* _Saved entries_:
****************

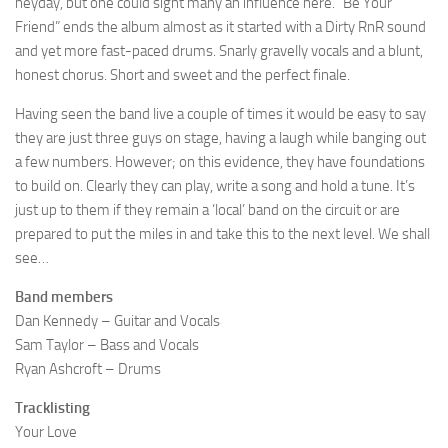
heyday, but one could sight many an influence here. “Be Your
Friend” ends the album almost as it started with a Dirty RnR sound
and yet more fast-paced drums. Snarly gravelly vocals and a blunt,
honest chorus. Short and sweet and the perfect finale.
Having seen the band live a couple of times it would be easy to say
they are just three guys on stage, having a laugh while banging out
a few numbers. However; on this evidence, they have foundations
to build on. Clearly they can play, write a song and hold a tune. It’s
just up to them if they remain a ‘local’ band on the circuit or are
prepared to put the miles in and take this to the next level. We shall
see…
Band members
Dan Kennedy – Guitar and Vocals
Sam Taylor – Bass and Vocals
Ryan Ashcroft – Drums
Tracklisting
Your Love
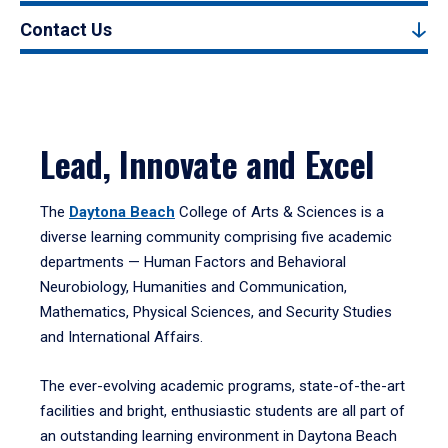
Contact Us
Lead, Innovate and Excel
The
Daytona Beach
College of Arts & Sciences is a
diverse learning community comprising five academic
departments — Human Factors and Behavioral
Neurobiology, Humanities and Communication,
Mathematics, Physical Sciences, and Security Studies
and International Affairs.
The ever-evolving academic programs, state-of-the-art
facilities and bright, enthusiastic students are all part of
an outstanding learning environment in Daytona Beach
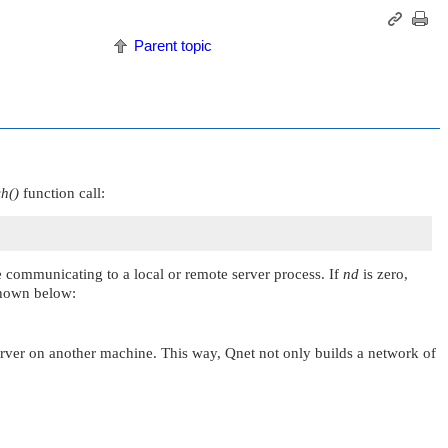
Parent topic
h()
function call:
e communicating to a local or remote server process. If
nd
is zero,
 shown below:
server on another machine. This way, Qnet not only builds a network of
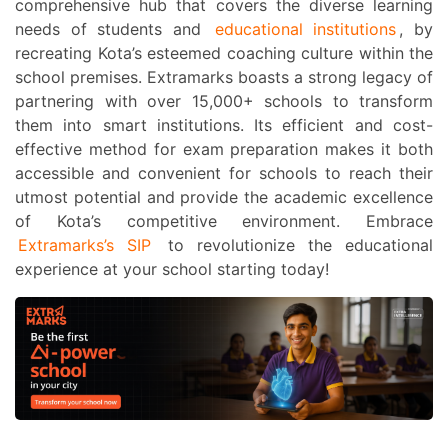
comprehensive hub that covers the diverse learning
needs of students and
educational institutions
, by
recreating Kota’s esteemed coaching culture within the
school premises.
Extramarks boasts a strong legacy of
partnering with over 15,000+ schools to transform
them into smart institutions. Its efficient and cost-
effective method for exam preparation makes it both
accessible and convenient for schools to reach their
utmost potential and provide the academic excellence
of Kota’s competitive environment. Embrace
Extramarks’s SIP
to revolutionize the educational
experience at your school starting today!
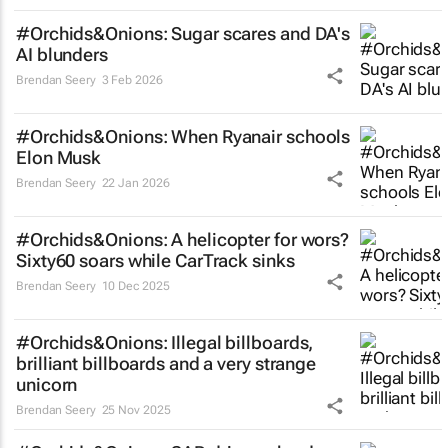
#Orchids&Onions: Sugar scares and DA's
AI blunders
Brendan Seery
3 Feb 2026
#Orchids&Onions: When Ryanair schools
Elon Musk
Brendan Seery
22 Jan 2026
#Orchids&Onions: A helicopter for wors?
Sixty60 soars while CarTrack sinks
Brendan Seery
10 Dec 2025
#Orchids&Onions: Illegal billboards,
brilliant billboards and a very strange
unicorn
Brendan Seery
25 Nov 2025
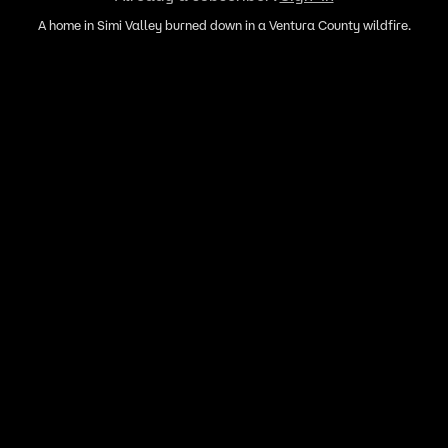
A home in Simi Valley burned down in a Ventura County wildfire.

****************

* _Exercise aim_: When you set down the records above, copy every line exactly and exclude the pictures.

* _Answer section_:
heyday, but one could sight many an influence here. “Be Your
Friend” ends the album almost as it started with a Dirty RnR sound
and yet more fast-paced drums. Snarly gravelly vocals and a blunt,
honest chorus. Short and sweet and the perfect finale.
Having seen the band live a couple of times it would be easy to say
they are just three guys on stage, having a laugh while banging out
a few numbers. However; on this evidence, they have foundations
to build on. Clearly they can play, write a song and hold a tune. It’s
just up to them if they remain a ‘local’ band on the circuit or are
prepared to put the miles in and take this to the next level. We shall
see…
Band members
Dan Kennedy – Guitar and Vocals
Sam Taylor – Bass and Vocals
Ryan Ashcroft – Drums
Tracklisting
Your Love
Contact Us
Lead, Innovate and Excel
The
Daytona Beach
College of Arts & Sciences is a
diverse learning community comprising five academic
departments — Human Factors and Behavioral
Neurobiology, Humanities and Communication,
Mathematics, Physical Sciences, and Security Studies
and International Affairs.
The ever-evolving academic programs, state-of-the-art
facilities and bright, enthusiastic students are all part of
an outstanding learning environment in Daytona Beach
Parent topic
h()
function call:
e communicating to a local or remote server process. If
nd
is zero,
 shown below:
server on another machine. This way, Qnet not only builds a network of
comprehensive hub that covers the diverse learning
needs of students and
educational institutions
, by
recreating Kota’s esteemed coaching culture within the
school premises.
Extramarks boasts a strong legacy of
partnering with over 15,000+ schools to transform
them into smart institutions. Its efficient and cost-
effective method for exam preparation makes it both
accessible and convenient for schools to reach their
utmost potential and provide the academic excellence
of Kota’s competitive environment. Embrace
Extramarks’s SIP
to revolutionize the educational
experience at your school starting today!
#Orchids&Onions: Sugar scares and DA's
AI blunders
Brendan Seery
3 Feb 2026
#Orchids&Onions: When Ryanair schools
Elon Musk
Brendan Seery
22 Jan 2026
#Orchids&Onions: A helicopter for wors?
Sixty60 soars while CarTrack sinks
Brendan Seery
10 Dec 2025
#Orchids&Onions: Illegal billboards,
brilliant billboards and a very strange
unicorn
Brendan Seery
25 Nov 2025
A home in Simi Valley burned down in a Ventura County wildfire.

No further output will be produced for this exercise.